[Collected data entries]
= Beginning of Section =

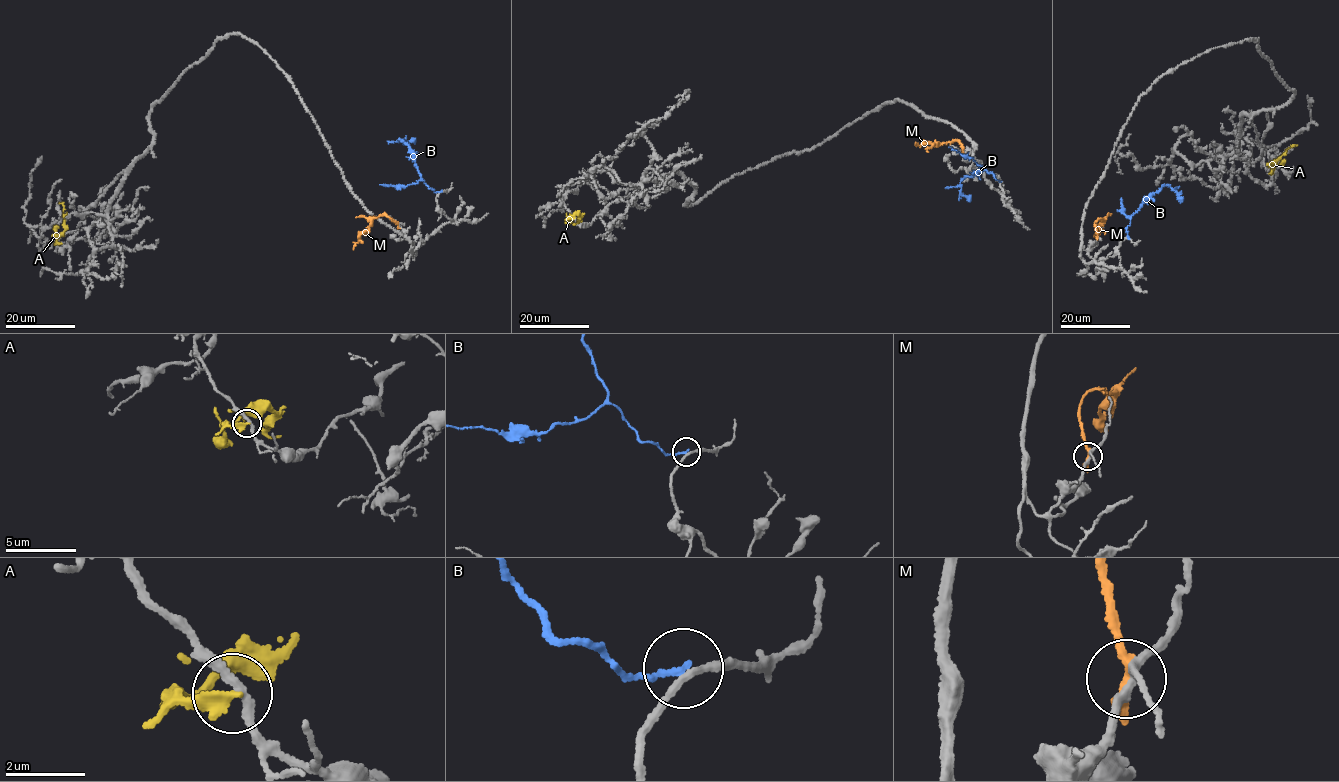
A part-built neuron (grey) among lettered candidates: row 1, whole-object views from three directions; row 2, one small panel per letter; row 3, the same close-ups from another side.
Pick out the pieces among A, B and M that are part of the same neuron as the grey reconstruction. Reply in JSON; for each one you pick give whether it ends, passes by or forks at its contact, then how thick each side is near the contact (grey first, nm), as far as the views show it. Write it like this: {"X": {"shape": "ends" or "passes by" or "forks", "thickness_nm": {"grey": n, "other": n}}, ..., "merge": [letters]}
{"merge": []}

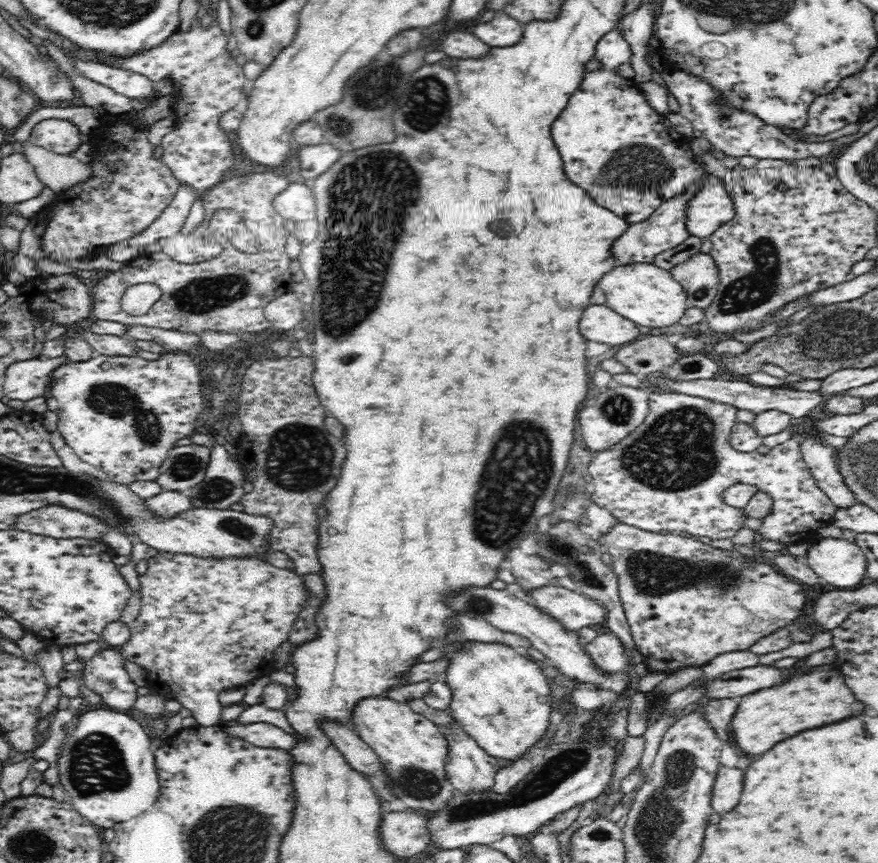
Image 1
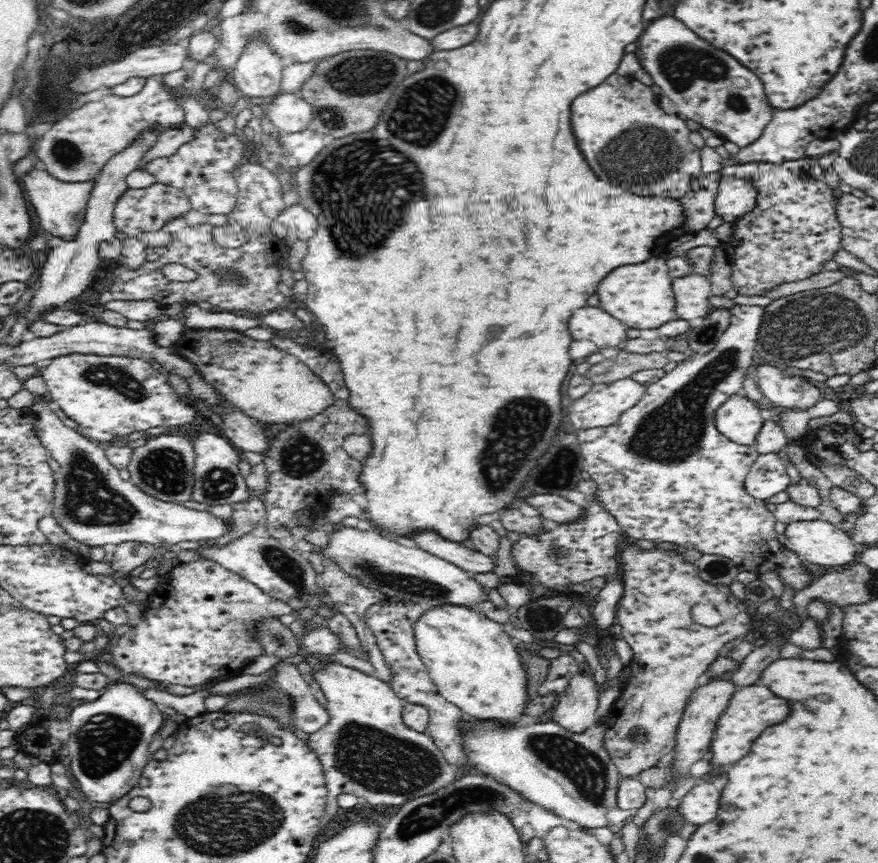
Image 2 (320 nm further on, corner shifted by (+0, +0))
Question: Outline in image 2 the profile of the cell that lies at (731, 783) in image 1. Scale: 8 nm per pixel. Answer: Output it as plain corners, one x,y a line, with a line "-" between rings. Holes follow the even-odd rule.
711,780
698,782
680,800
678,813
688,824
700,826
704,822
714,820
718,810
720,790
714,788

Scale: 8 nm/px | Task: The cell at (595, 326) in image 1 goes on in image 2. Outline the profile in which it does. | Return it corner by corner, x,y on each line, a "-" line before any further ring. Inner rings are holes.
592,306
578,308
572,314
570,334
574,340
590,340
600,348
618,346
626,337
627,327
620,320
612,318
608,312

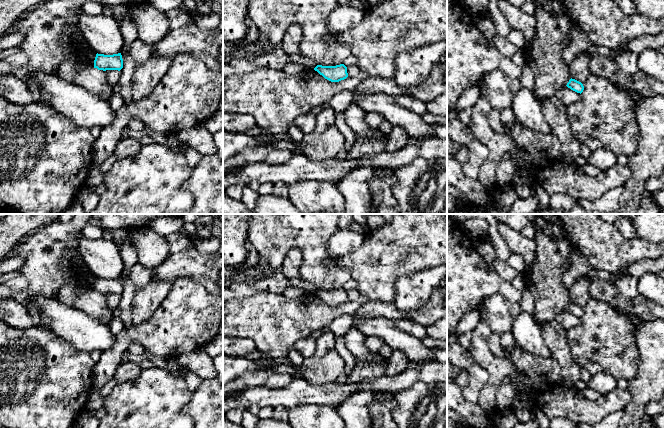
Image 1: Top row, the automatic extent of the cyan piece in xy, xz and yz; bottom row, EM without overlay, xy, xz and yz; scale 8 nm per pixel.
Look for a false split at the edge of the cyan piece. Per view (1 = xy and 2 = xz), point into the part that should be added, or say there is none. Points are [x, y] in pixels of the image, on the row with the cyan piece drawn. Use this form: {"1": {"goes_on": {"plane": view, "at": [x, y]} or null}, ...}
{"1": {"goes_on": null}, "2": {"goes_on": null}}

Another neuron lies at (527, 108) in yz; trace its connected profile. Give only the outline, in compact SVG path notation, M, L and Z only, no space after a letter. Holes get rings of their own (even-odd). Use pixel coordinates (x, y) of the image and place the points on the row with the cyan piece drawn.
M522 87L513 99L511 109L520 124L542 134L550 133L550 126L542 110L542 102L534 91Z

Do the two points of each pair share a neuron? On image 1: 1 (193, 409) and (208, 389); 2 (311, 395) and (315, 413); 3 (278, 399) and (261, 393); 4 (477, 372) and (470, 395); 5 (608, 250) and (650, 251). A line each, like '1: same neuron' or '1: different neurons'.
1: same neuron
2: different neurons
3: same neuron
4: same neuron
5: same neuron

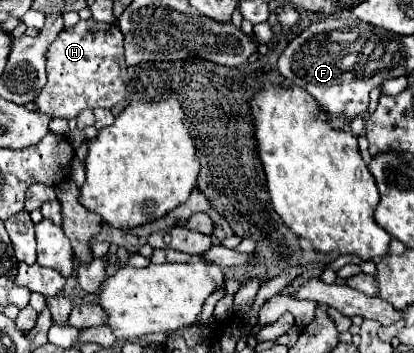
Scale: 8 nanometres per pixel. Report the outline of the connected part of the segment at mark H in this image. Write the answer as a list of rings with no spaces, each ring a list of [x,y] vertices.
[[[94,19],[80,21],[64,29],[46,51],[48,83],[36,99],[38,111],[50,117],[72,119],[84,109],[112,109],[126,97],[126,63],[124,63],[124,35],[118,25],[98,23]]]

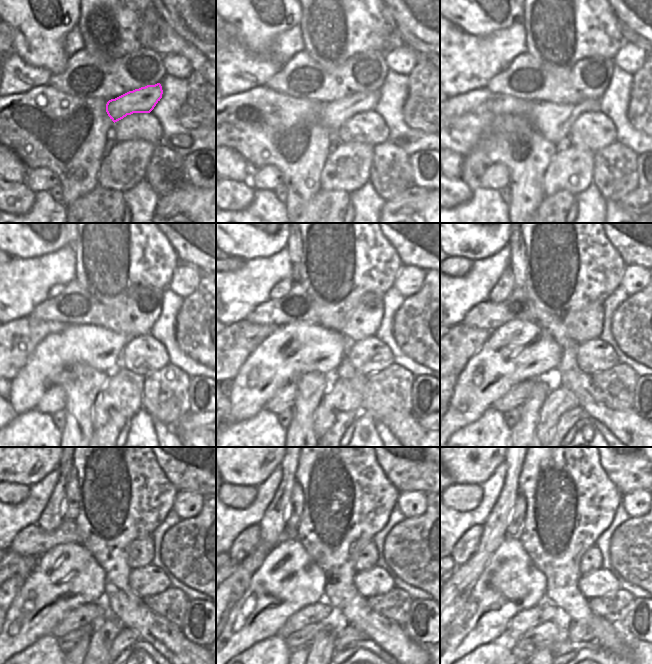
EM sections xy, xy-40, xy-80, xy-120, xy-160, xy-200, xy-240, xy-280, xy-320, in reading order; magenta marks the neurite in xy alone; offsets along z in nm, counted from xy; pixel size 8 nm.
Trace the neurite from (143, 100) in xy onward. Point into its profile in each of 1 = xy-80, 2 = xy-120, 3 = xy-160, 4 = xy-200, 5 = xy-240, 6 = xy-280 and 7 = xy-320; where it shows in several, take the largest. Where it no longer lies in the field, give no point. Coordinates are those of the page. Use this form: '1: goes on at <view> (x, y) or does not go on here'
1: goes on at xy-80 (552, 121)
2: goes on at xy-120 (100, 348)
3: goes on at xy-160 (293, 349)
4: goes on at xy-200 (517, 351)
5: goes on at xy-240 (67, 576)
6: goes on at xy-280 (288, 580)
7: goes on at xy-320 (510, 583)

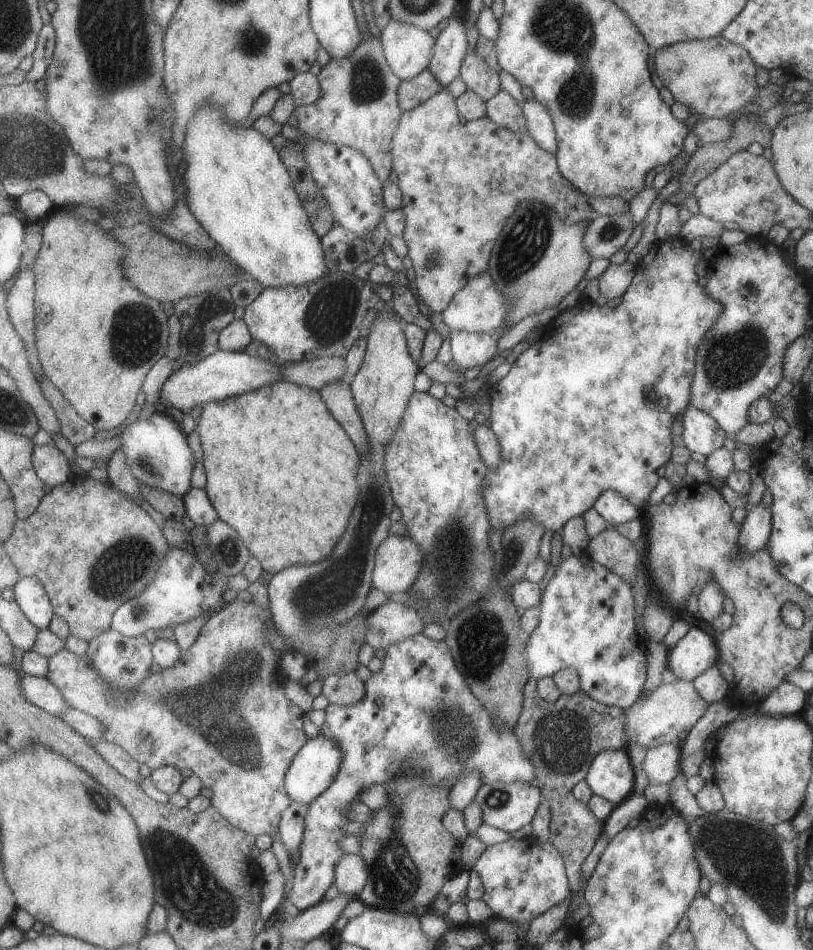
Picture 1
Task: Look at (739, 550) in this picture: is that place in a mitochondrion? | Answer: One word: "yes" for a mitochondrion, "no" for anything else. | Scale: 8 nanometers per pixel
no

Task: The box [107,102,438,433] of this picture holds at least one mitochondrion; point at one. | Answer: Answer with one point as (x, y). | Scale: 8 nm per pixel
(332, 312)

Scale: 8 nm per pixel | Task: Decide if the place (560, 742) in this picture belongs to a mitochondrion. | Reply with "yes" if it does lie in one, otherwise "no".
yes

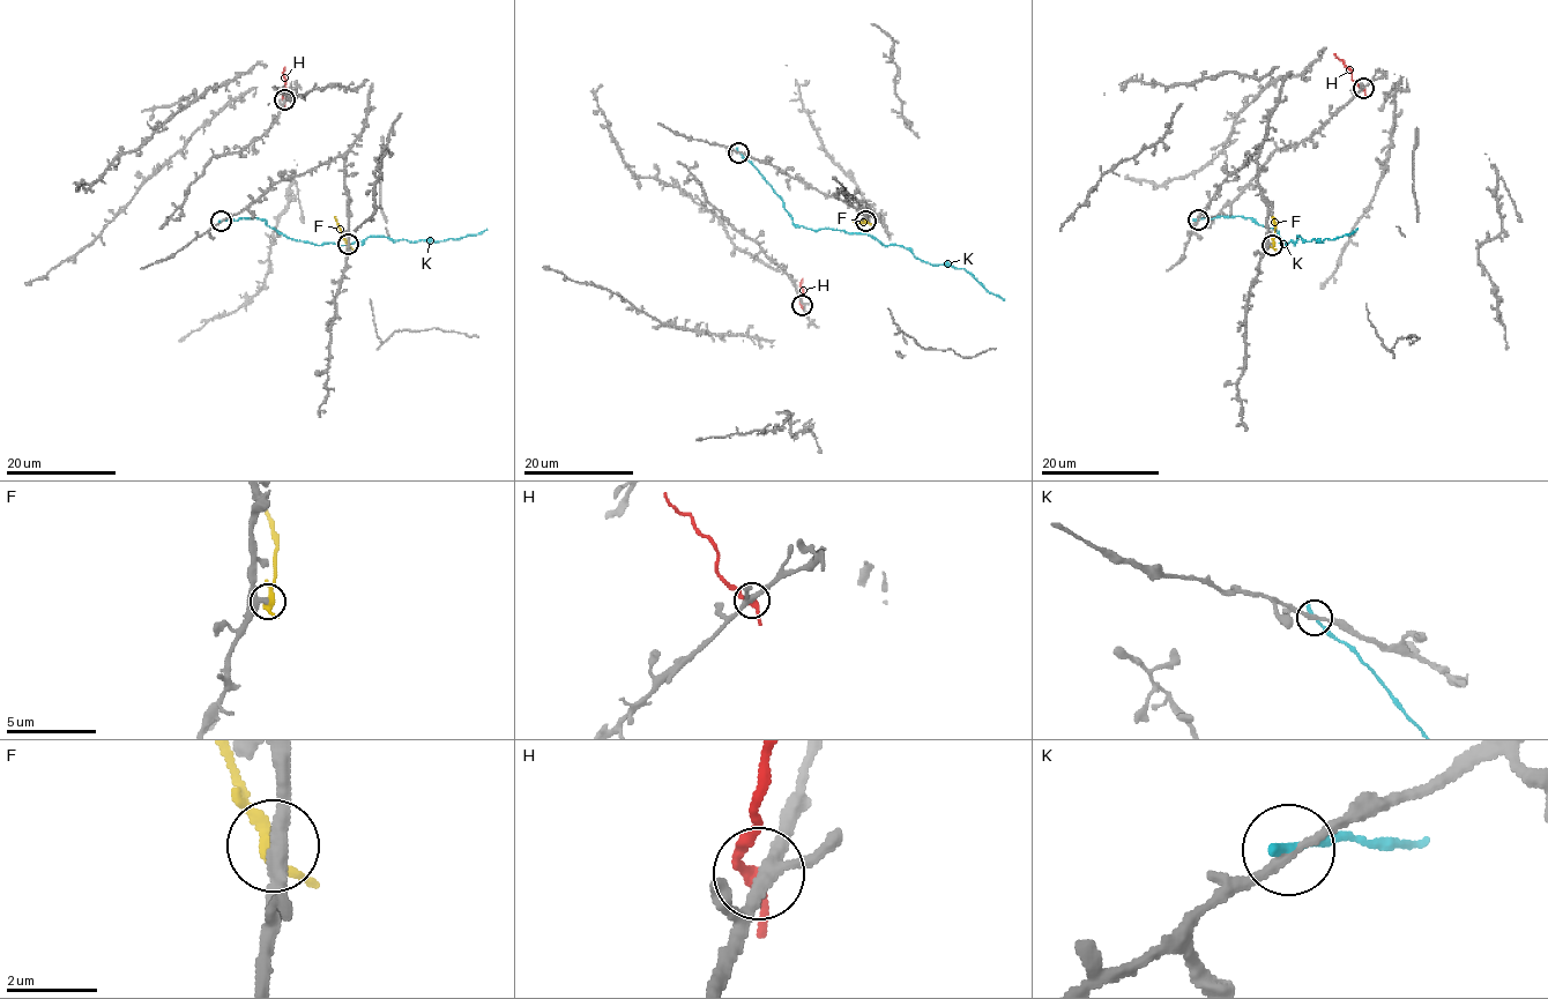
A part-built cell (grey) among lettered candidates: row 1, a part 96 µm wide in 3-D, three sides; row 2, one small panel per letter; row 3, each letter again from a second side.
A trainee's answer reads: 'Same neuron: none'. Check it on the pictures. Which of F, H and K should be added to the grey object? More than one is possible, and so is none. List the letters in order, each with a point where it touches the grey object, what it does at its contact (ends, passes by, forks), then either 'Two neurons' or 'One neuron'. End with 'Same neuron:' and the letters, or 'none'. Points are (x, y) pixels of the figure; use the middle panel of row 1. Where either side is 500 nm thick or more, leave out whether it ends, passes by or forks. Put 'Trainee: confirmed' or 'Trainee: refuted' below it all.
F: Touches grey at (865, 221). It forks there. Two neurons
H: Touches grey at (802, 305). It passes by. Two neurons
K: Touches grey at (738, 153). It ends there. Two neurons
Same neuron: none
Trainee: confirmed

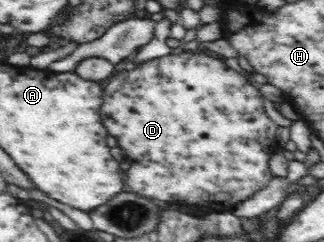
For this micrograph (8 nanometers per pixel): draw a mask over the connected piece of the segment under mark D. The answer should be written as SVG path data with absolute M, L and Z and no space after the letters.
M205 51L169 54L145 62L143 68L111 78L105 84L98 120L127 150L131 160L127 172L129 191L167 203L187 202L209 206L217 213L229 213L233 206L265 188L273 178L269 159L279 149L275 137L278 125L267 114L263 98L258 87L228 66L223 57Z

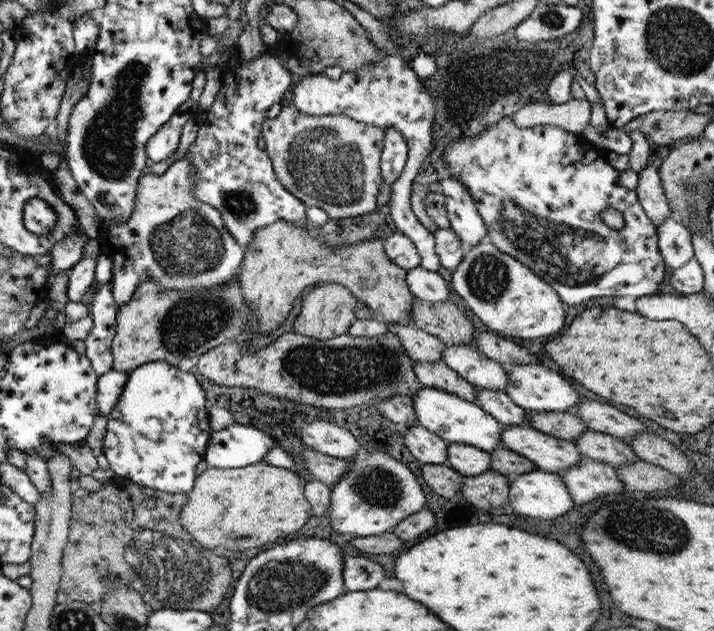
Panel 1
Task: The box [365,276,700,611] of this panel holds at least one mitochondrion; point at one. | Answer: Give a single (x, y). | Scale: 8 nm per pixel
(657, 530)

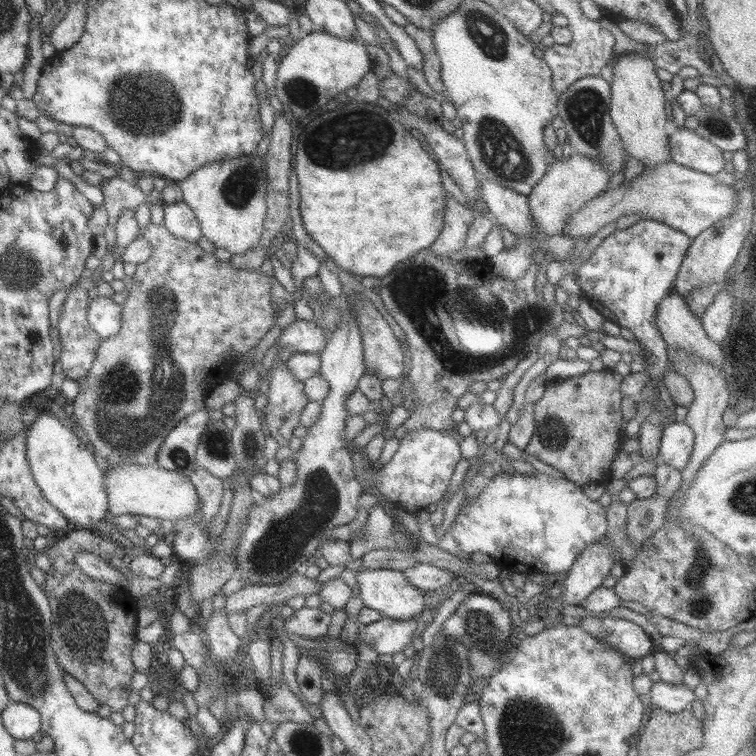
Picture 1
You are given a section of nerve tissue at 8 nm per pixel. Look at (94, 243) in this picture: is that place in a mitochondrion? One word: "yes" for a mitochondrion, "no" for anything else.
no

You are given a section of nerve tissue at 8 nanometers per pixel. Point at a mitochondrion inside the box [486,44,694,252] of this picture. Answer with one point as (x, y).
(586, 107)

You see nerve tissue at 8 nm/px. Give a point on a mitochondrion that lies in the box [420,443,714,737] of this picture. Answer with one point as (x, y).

= End of Section =

Count the lines of the entries above in which the string "three" appears. Supply the number only.

Reply to the exercise: 2